Доктор Халперн снисходительно улыбнулся. Все было, все будет. Это уже спрашивали и будут спрашивать.

— Если вы согласны жить с ампутированной правой ногой, с высохшей правой рукой, которой не сможете даже застегнуть брюки, и с одной почкой, тогда — нет. Если же такая перспектива вас не устраивает, тогда операция неизбежна. Вы меня понимаете? Тут, по-моему, и думать нечего. Выкиньте сентименты из головы. Плюньте на них. Вытрите о них ноги. Жаднее будьте, эгоистичнее. Уверяю вас, эгоизм очень полезен для здоровья. — Он усмехнулся: — Вы меня понимаете?

— Вполне, доктор. Я все это прекрасно понимаю, но… ведь мой… как его назвать… скажем, донор…

— Оставьте, мистер Клевинджер, — поморщился доктор, — вы слишком умны и развиты для этой чуши. Слепок — не человек. Он не имеет мало-мальски развитого языка, а следовательно, не мыслит. А раз он не мыслит, он не осознает себя и не проецирует себя в будущее. Он не живет в нашем человеческом смысле этого слова. Вы ведь не плачете каждый раз от жалости, когда разрезаете ножом сочный бифштекс, не мучаетесь угрызениями совести, когда надеваете кожаные туфли. А в чем, скажите, принципиальная разница?

— Да, но все-таки…

— Никаких «все-таки», молодой человек. Все, что вы говорите, — чушь, дурное воспитание, остатки вбитого в нас веками ханжества, когда детей учат плакать над засохшим цветком и восхищаться войнами, в которых погибли миллионы людей. Уверяю вас, я не убийца. Если бы хоть на минуту у меня появились сомнения в том, что слепки похожи по своей духовной жизни на людей, я бы бежал отсюда в ту же секунду — пешком, ползком, как угодно.

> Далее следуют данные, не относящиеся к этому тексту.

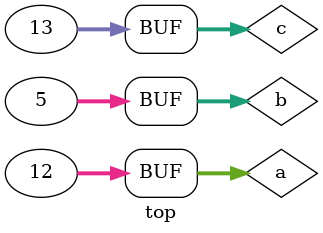
<source format=sv>
/*
:name: binary_op_bit_or
:description: | operator test
:should_fail: 0
:tags: 11.4.8
*/
module top();
int a = 12;
int b = 5;
int c;
initial begin
    c = a | b;
end
endmodule
</source>
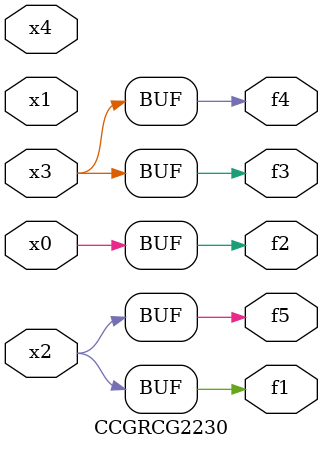
<source format=v>
module CCGRCG2230(
	input x0, x1, x2, x3, x4,
	output f1, f2, f3, f4, f5
);
	assign f1 = x2;
	assign f2 = x0;
	assign f3 = x3;
	assign f4 = x3;
	assign f5 = x2;
endmodule

</source>
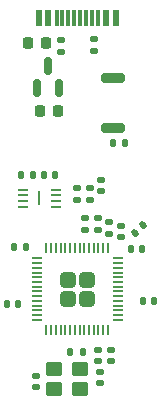
<source format=gbr>
%TF.GenerationSoftware,KiCad,Pcbnew,9.0.6*%
%TF.CreationDate,2025-12-22T21:30:02-08:00*%
%TF.ProjectId,Devboard,44657662-6f61-4726-942e-6b696361645f,rev?*%
%TF.SameCoordinates,Original*%
%TF.FileFunction,Paste,Top*%
%TF.FilePolarity,Positive*%
%FSLAX46Y46*%
G04 Gerber Fmt 4.6, Leading zero omitted, Abs format (unit mm)*
G04 Created by KiCad (PCBNEW 9.0.6) date 2025-12-22 21:30:02*
%MOMM*%
%LPD*%
G01*
G04 APERTURE LIST*
G04 Aperture macros list*
%AMRoundRect*
0 Rectangle with rounded corners*
0 $1 Rounding radius*
0 $2 $3 $4 $5 $6 $7 $8 $9 X,Y pos of 4 corners*
0 Add a 4 corners polygon primitive as box body*
4,1,4,$2,$3,$4,$5,$6,$7,$8,$9,$2,$3,0*
0 Add four circle primitives for the rounded corners*
1,1,$1+$1,$2,$3*
1,1,$1+$1,$4,$5*
1,1,$1+$1,$6,$7*
1,1,$1+$1,$8,$9*
0 Add four rect primitives between the rounded corners*
20,1,$1+$1,$2,$3,$4,$5,0*
20,1,$1+$1,$4,$5,$6,$7,0*
20,1,$1+$1,$6,$7,$8,$9,0*
20,1,$1+$1,$8,$9,$2,$3,0*%
G04 Aperture macros list end*
%ADD10RoundRect,0.140000X0.170000X-0.140000X0.170000X0.140000X-0.170000X0.140000X-0.170000X-0.140000X0*%
%ADD11RoundRect,0.225000X0.225000X0.250000X-0.225000X0.250000X-0.225000X-0.250000X0.225000X-0.250000X0*%
%ADD12RoundRect,0.140000X0.140000X0.170000X-0.140000X0.170000X-0.140000X-0.170000X0.140000X-0.170000X0*%
%ADD13RoundRect,0.140000X-0.170000X0.140000X-0.170000X-0.140000X0.170000X-0.140000X0.170000X0.140000X0*%
%ADD14RoundRect,0.250000X0.450000X0.350000X-0.450000X0.350000X-0.450000X-0.350000X0.450000X-0.350000X0*%
%ADD15RoundRect,0.140000X0.021213X-0.219203X0.219203X-0.021213X-0.021213X0.219203X-0.219203X0.021213X0*%
%ADD16RoundRect,0.135000X-0.135000X-0.185000X0.135000X-0.185000X0.135000X0.185000X-0.135000X0.185000X0*%
%ADD17RoundRect,0.200000X-0.800000X0.200000X-0.800000X-0.200000X0.800000X-0.200000X0.800000X0.200000X0*%
%ADD18RoundRect,0.135000X0.135000X0.185000X-0.135000X0.185000X-0.135000X-0.185000X0.135000X-0.185000X0*%
%ADD19RoundRect,0.135000X-0.185000X0.135000X-0.185000X-0.135000X0.185000X-0.135000X0.185000X0.135000X0*%
%ADD20RoundRect,0.249999X-0.395001X-0.395001X0.395001X-0.395001X0.395001X0.395001X-0.395001X0.395001X0*%
%ADD21RoundRect,0.050000X-0.387500X-0.050000X0.387500X-0.050000X0.387500X0.050000X-0.387500X0.050000X0*%
%ADD22RoundRect,0.050000X-0.050000X-0.387500X0.050000X-0.387500X0.050000X0.387500X-0.050000X0.387500X0*%
%ADD23R,0.600000X1.450000*%
%ADD24R,0.300000X1.450000*%
%ADD25RoundRect,0.140000X-0.140000X-0.170000X0.140000X-0.170000X0.140000X0.170000X-0.140000X0.170000X0*%
%ADD26RoundRect,0.150000X0.150000X-0.587500X0.150000X0.587500X-0.150000X0.587500X-0.150000X-0.587500X0*%
%ADD27RoundRect,0.040000X-0.040000X-0.605000X0.040000X-0.605000X0.040000X0.605000X-0.040000X0.605000X0*%
%ADD28RoundRect,0.062500X-0.387500X-0.062500X0.387500X-0.062500X0.387500X0.062500X-0.387500X0.062500X0*%
G04 APERTURE END LIST*
D10*
%TO.C,C6*%
X154425000Y-104030000D03*
X154425000Y-103070000D03*
%TD*%
%TO.C,C5*%
X157075000Y-107230000D03*
X157075000Y-106270000D03*
%TD*%
D11*
%TO.C,C13*%
X150740000Y-90780000D03*
X149190000Y-90780000D03*
%TD*%
D12*
%TO.C,C4*%
X149005000Y-108000000D03*
X148045000Y-108000000D03*
%TD*%
D13*
%TO.C,C2*%
X155175000Y-116750000D03*
X155175000Y-117710000D03*
%TD*%
D14*
%TO.C,Y1*%
X153625000Y-118380000D03*
X151425000Y-118380000D03*
X151425000Y-120080000D03*
X153625000Y-120080000D03*
%TD*%
D15*
%TO.C,C1*%
X158235589Y-106864411D03*
X158914411Y-106185589D03*
%TD*%
D10*
%TO.C,C7*%
X155385000Y-103290000D03*
X155385000Y-102330000D03*
%TD*%
D16*
%TO.C,R7*%
X148585000Y-101970000D03*
X149605000Y-101970000D03*
%TD*%
D13*
%TO.C,C15*%
X149875000Y-118920000D03*
X149875000Y-119880000D03*
%TD*%
D16*
%TO.C,R6*%
X156390000Y-99250000D03*
X157410000Y-99250000D03*
%TD*%
D10*
%TO.C,C11*%
X156100000Y-106900000D03*
X156100000Y-105940000D03*
%TD*%
D13*
%TO.C,C10*%
X156215000Y-116760000D03*
X156215000Y-117720000D03*
%TD*%
D17*
%TO.C,SW1*%
X156425000Y-93750000D03*
X156425000Y-97950000D03*
%TD*%
D18*
%TO.C,R5*%
X153825000Y-116910000D03*
X152805000Y-116910000D03*
%TD*%
D11*
%TO.C,C14*%
X151750000Y-96550000D03*
X150200000Y-96550000D03*
%TD*%
D19*
%TO.C,R2*%
X154765000Y-90410000D03*
X154765000Y-91430000D03*
%TD*%
%TO.C,R3*%
X154050000Y-105580000D03*
X154050000Y-106600000D03*
%TD*%
D20*
%TO.C,U1*%
X152575000Y-110800000D03*
X152575000Y-112400000D03*
X154175000Y-110800000D03*
X154175000Y-112400000D03*
D21*
X149937500Y-109000000D03*
X149937500Y-109400000D03*
X149937500Y-109800000D03*
X149937500Y-110200000D03*
X149937500Y-110600000D03*
X149937500Y-111000000D03*
X149937500Y-111400000D03*
X149937500Y-111800000D03*
X149937500Y-112200000D03*
X149937500Y-112600000D03*
X149937500Y-113000000D03*
X149937500Y-113400000D03*
X149937500Y-113800000D03*
X149937500Y-114200000D03*
D22*
X150775000Y-115037500D03*
X151175000Y-115037500D03*
X151575000Y-115037500D03*
X151975000Y-115037500D03*
X152375000Y-115037500D03*
X152775000Y-115037500D03*
X153175000Y-115037500D03*
X153575000Y-115037500D03*
X153975000Y-115037500D03*
X154375000Y-115037500D03*
X154775000Y-115037500D03*
X155175000Y-115037500D03*
X155575000Y-115037500D03*
X155975000Y-115037500D03*
D21*
X156812500Y-114200000D03*
X156812500Y-113800000D03*
X156812500Y-113400000D03*
X156812500Y-113000000D03*
X156812500Y-112600000D03*
X156812500Y-112200000D03*
X156812500Y-111800000D03*
X156812500Y-111400000D03*
X156812500Y-111000000D03*
X156812500Y-110600000D03*
X156812500Y-110200000D03*
X156812500Y-109800000D03*
X156812500Y-109400000D03*
X156812500Y-109000000D03*
D22*
X155975000Y-108162500D03*
X155575000Y-108162500D03*
X155175000Y-108162500D03*
X154775000Y-108162500D03*
X154375000Y-108162500D03*
X153975000Y-108162500D03*
X153575000Y-108162500D03*
X153175000Y-108162500D03*
X152775000Y-108162500D03*
X152375000Y-108162500D03*
X151975000Y-108162500D03*
X151575000Y-108162500D03*
X151175000Y-108162500D03*
X150775000Y-108162500D03*
%TD*%
D23*
%TO.C,J1*%
X156625000Y-88645000D03*
X155825000Y-88645000D03*
D24*
X154625000Y-88645000D03*
X153625000Y-88645000D03*
X153125000Y-88645000D03*
X152125000Y-88645000D03*
D23*
X150925000Y-88645000D03*
X150125000Y-88645000D03*
X150125000Y-88645000D03*
X150925000Y-88645000D03*
D24*
X151625000Y-88645000D03*
X152625000Y-88645000D03*
X154125000Y-88645000D03*
X155125000Y-88645000D03*
D23*
X155825000Y-88645000D03*
X156625000Y-88645000D03*
%TD*%
D10*
%TO.C,C16*%
X155300000Y-119580000D03*
X155300000Y-118620000D03*
%TD*%
D25*
%TO.C,C9*%
X158915000Y-112580000D03*
X159875000Y-112580000D03*
%TD*%
D19*
%TO.C,R1*%
X152025000Y-90480000D03*
X152025000Y-91500000D03*
%TD*%
D10*
%TO.C,C12*%
X153400000Y-104025000D03*
X153400000Y-103065000D03*
%TD*%
D25*
%TO.C,C8*%
X157925000Y-108175000D03*
X158885000Y-108175000D03*
%TD*%
D19*
%TO.C,R4*%
X155100000Y-105580000D03*
X155100000Y-106600000D03*
%TD*%
D12*
%TO.C,C17*%
X151505000Y-101950000D03*
X150545000Y-101950000D03*
%TD*%
D26*
%TO.C,U2*%
X149975000Y-94587500D03*
X151875000Y-94587500D03*
X150925000Y-92712500D03*
%TD*%
D12*
%TO.C,C3*%
X148405000Y-112830000D03*
X147445000Y-112830000D03*
%TD*%
D27*
%TO.C,U4*%
X150175000Y-103925000D03*
D28*
X148750000Y-103175000D03*
X148750000Y-103675000D03*
X148750000Y-104175000D03*
X148750000Y-104675000D03*
X151600000Y-104675000D03*
X151600000Y-104175000D03*
X151600000Y-103675000D03*
X151600000Y-103175000D03*
%TD*%
M02*

</source>
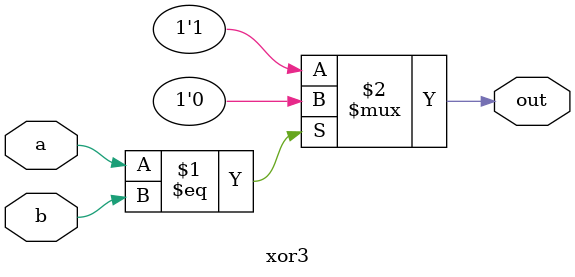
<source format=v>
module xor3 (
  input a,
  input b,
  output out
);

  assign out = (a == b) ? 1'b0 : 1'b1; // Check if bits are equal

endmodule
</source>
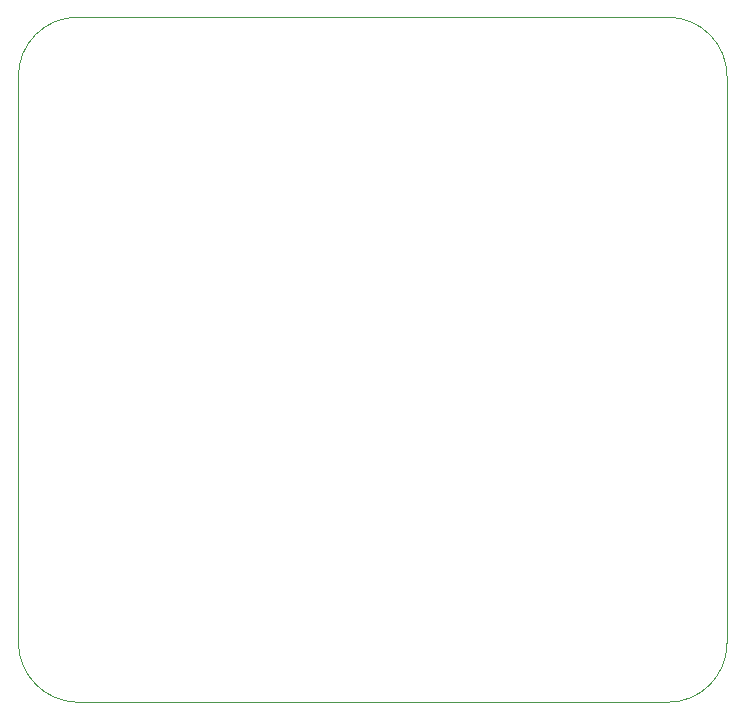
<source format=gbr>
%TF.GenerationSoftware,KiCad,Pcbnew,8.0.0-8.0.0-1~ubuntu22.04.1*%
%TF.CreationDate,2024-03-31T18:51:45+02:00*%
%TF.ProjectId,ProjetCorps,50726f6a-6574-4436-9f72-70732e6b6963,rev?*%
%TF.SameCoordinates,Original*%
%TF.FileFunction,Profile,NP*%
%FSLAX46Y46*%
G04 Gerber Fmt 4.6, Leading zero omitted, Abs format (unit mm)*
G04 Created by KiCad (PCBNEW 8.0.0-8.0.0-1~ubuntu22.04.1) date 2024-03-31 18:51:45*
%MOMM*%
%LPD*%
G01*
G04 APERTURE LIST*
%TA.AperFunction,Profile*%
%ADD10C,0.100000*%
%TD*%
G04 APERTURE END LIST*
D10*
X165000000Y-50000000D02*
X165000000Y-98000000D01*
X110000000Y-103000000D02*
G75*
G02*
X105000000Y-98000000I94100J5094100D01*
G01*
X165000000Y-98000000D02*
G75*
G02*
X160000000Y-103000000I-5000000J0D01*
G01*
X160000000Y-45000000D02*
X110000000Y-45000000D01*
X105000000Y-50000000D02*
X105000000Y-98000000D01*
X160000000Y-45000000D02*
G75*
G02*
X165000000Y-50000000I0J-5000000D01*
G01*
X110000000Y-103000000D02*
X160000000Y-103000000D01*
X105000000Y-50000000D02*
G75*
G02*
X110000000Y-45000000I5000000J0D01*
G01*
M02*

</source>
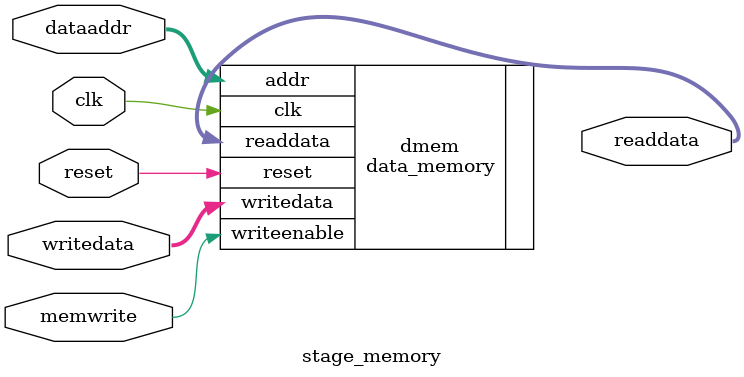
<source format=sv>
module stage_memory (input logic clk,
                     input logic reset,
                     input logic memwrite,
                     input logic [31:0] dataaddr,
                     input logic [31:0] writedata,
                     output logic [31:0] readdata);
                       
    data_memory dmem (.clk(clk),
                      .reset(reset),
                      .addr(dataaddr),
                      .writeenable(memwrite),
                      .writedata(writedata),
                      .readdata(readdata));
endmodule 
</source>
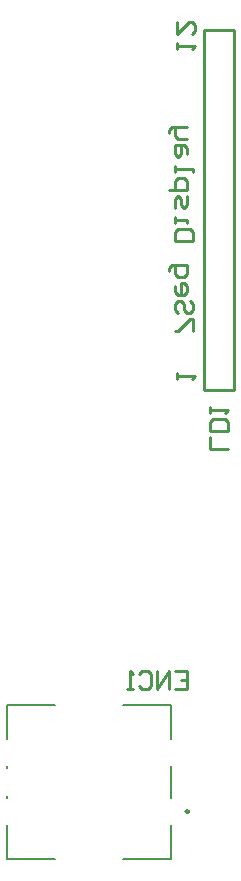
<source format=gbr>
%TF.GenerationSoftware,Altium Limited,Altium Designer,24.3.1 (35)*%
G04 Layer_Color=32896*
%FSLAX45Y45*%
%MOMM*%
%TF.SameCoordinates,0FFCB549-CC09-4AA2-A398-349E3E2AD51F*%
%TF.FilePolarity,Positive*%
%TF.FileFunction,Legend,Bot*%
%TF.Part,Single*%
G01*
G75*
%TA.AperFunction,NonConductor*%
%ADD24C,0.25000*%
%ADD25C,0.20000*%
%ADD28C,0.25400*%
D24*
X2345000Y500000D02*
G03*
X2345000Y500000I-12500J0D01*
G01*
D25*
X1787500Y100001D02*
X2195002D01*
X805002D02*
X1212500D01*
X805002Y1115000D02*
Y1399998D01*
Y864998D02*
Y884998D01*
Y615001D02*
Y635001D01*
Y100001D02*
Y384999D01*
X1787500Y1399998D02*
X2195002D01*
X805002D02*
X1212500D01*
X2195002Y1115000D02*
Y1399998D01*
Y615001D02*
Y884998D01*
Y100001D02*
Y384999D01*
D28*
X2473000Y7120998D02*
X2727000D01*
X2473000Y4072998D02*
Y7120998D01*
Y4072998D02*
X2727000D01*
Y7120998D01*
X2244400Y4161901D02*
Y4212684D01*
Y4187293D01*
X2396751D01*
X2371359Y4161901D01*
X2244400Y6955901D02*
Y7006684D01*
Y6981293D01*
X2396751D01*
X2371359Y6955901D01*
X2244400Y7184427D02*
Y7082860D01*
X2345967Y7184427D01*
X2371359D01*
X2396751Y7159035D01*
Y7108251D01*
X2371359Y7082860D01*
X2676175Y3572258D02*
X2523825D01*
Y3673825D01*
X2676175Y3724609D02*
X2523825D01*
Y3800784D01*
X2549216Y3826176D01*
X2650783D01*
X2676175Y3800784D01*
Y3724609D01*
X2523825Y3876959D02*
Y3927743D01*
Y3902351D01*
X2676175D01*
X2650783Y3876959D01*
X2378534Y4569401D02*
Y4670968D01*
X2353142D01*
X2251575Y4569401D01*
X2226183D01*
X2353142Y4823319D02*
X2378534Y4797927D01*
Y4747144D01*
X2353142Y4721752D01*
X2327750D01*
X2302359Y4747144D01*
Y4797927D01*
X2276967Y4823319D01*
X2251575D01*
X2226183Y4797927D01*
Y4747144D01*
X2251575Y4721752D01*
X2226183Y4950278D02*
Y4899494D01*
X2251575Y4874103D01*
X2302359D01*
X2327750Y4899494D01*
Y4950278D01*
X2302359Y4975670D01*
X2276967D01*
Y4874103D01*
X2175400Y5077237D02*
Y5102629D01*
X2200791Y5128020D01*
X2327750D01*
Y5051845D01*
X2302359Y5026453D01*
X2251575D01*
X2226183Y5051845D01*
Y5128020D01*
X2378534Y5331155D02*
X2226183D01*
Y5407330D01*
X2251575Y5432722D01*
X2353142D01*
X2378534Y5407330D01*
Y5331155D01*
X2226183Y5483505D02*
Y5534289D01*
Y5508897D01*
X2327750D01*
Y5483505D01*
X2226183Y5610464D02*
Y5686640D01*
X2251575Y5712032D01*
X2276967Y5686640D01*
Y5635856D01*
X2302359Y5610464D01*
X2327750Y5635856D01*
Y5712032D01*
X2175400Y5762815D02*
X2327750D01*
Y5838990D01*
X2302359Y5864382D01*
X2251575D01*
X2226183Y5838990D01*
Y5762815D01*
Y5915166D02*
Y5965949D01*
Y5940558D01*
X2378534D01*
Y5915166D01*
X2327750Y6067516D02*
Y6118300D01*
X2302359Y6143692D01*
X2226183D01*
Y6067516D01*
X2251575Y6042125D01*
X2276967Y6067516D01*
Y6143692D01*
X2327750Y6194475D02*
X2251575D01*
X2226183Y6219867D01*
Y6296043D01*
X2200791D01*
X2175400Y6270651D01*
Y6245259D01*
X2226183Y6296043D02*
X2327750D01*
X2231413Y1688031D02*
X2332980D01*
Y1535680D01*
X2231413D01*
X2332980Y1611855D02*
X2282197D01*
X2180629Y1535680D02*
Y1688031D01*
X2079062Y1535680D01*
Y1688031D01*
X1926711Y1662639D02*
X1952103Y1688031D01*
X2002887D01*
X2028279Y1662639D01*
Y1561072D01*
X2002887Y1535680D01*
X1952103D01*
X1926711Y1561072D01*
X1875928Y1535680D02*
X1825144D01*
X1850536D01*
Y1688031D01*
X1875928Y1662639D01*
%TF.MD5,afb352cea088b0235899ac1ab935e979*%
M02*

</source>
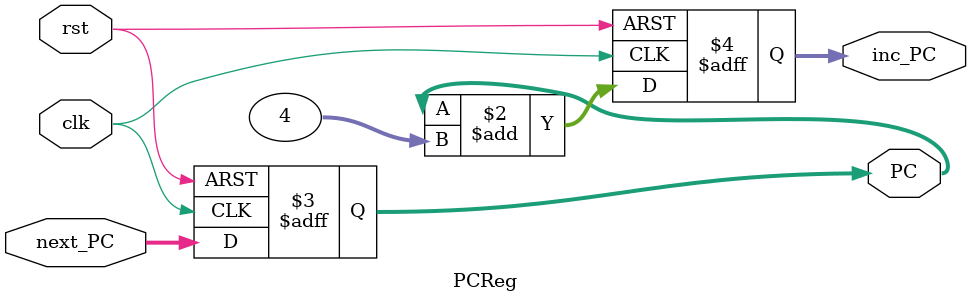
<source format=sv>
module PCReg #(
    offset = 4,
    DATA_WIDTH = 32
)(
    input logic     clk,
    input logic     rst,
    input logic     [DATA_WIDTH-1 :0] next_PC,
    output logic    [DATA_WIDTH-1 :0 ] PC,
    output logic [DATA_WIDTH-1:0] inc_PC
);

always_ff @(posedge clk or posedge rst) begin
    if(rst) begin
        PC <= '0;
        inc_PC <= '0;
    end else begin
        PC <= next_PC;
        inc_PC <= PC + offset;
    end
end

endmodule
</source>
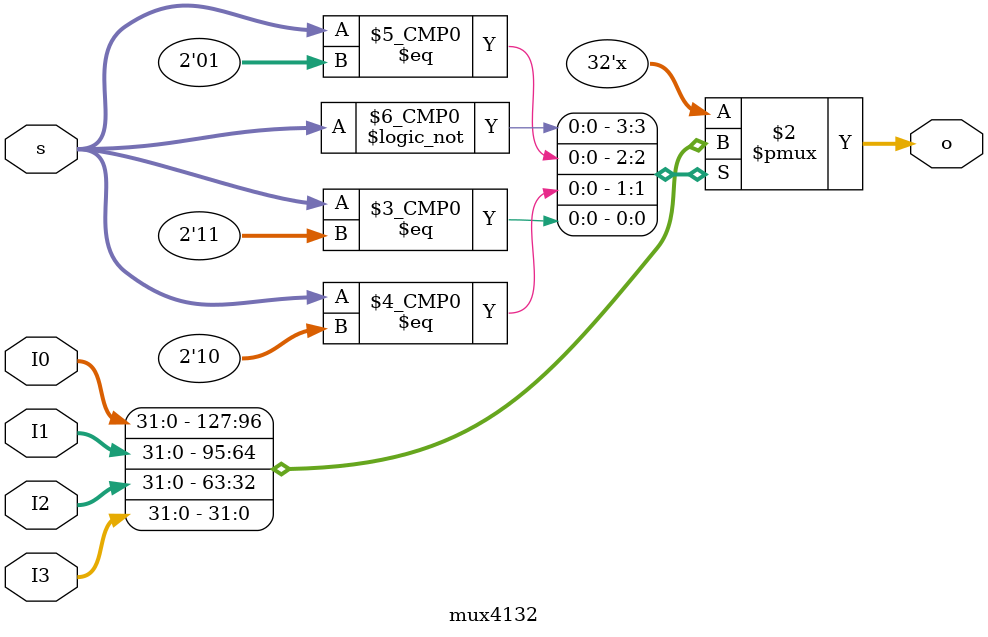
<source format=v>
`timescale 1ns / 1ps


module mux4132(
    input [31:0] I0,
    input [31:0] I1,
    input [31:0] I2,
    input [31:0] I3,
    input [1:0]s,
    output reg [31:0] o
    );
    always @(*) begin
        case (s)
            2'h0: o = I0;
            2'h1: o = I1;
            2'h2: o = I2;
            2'h3: o = I3;
            default:;
        endcase
    end
endmodule

</source>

Поймите же вы: своими сомнениями вы только оскорбляете нас, работающих здесь. Неужели же вы думаете, что мы тут только ради денег? Нет, нельзя относиться к слепкам, как к людям Они, повторяю, не люди.

— Но ведь они могли бы стать людьми?

— Взрослыми уже нет. Если ребенок не усваивает язык с самого нежного возраста, потом научить его невозможно. Это известно уже давно, с первых достоверных случаев мауглизма.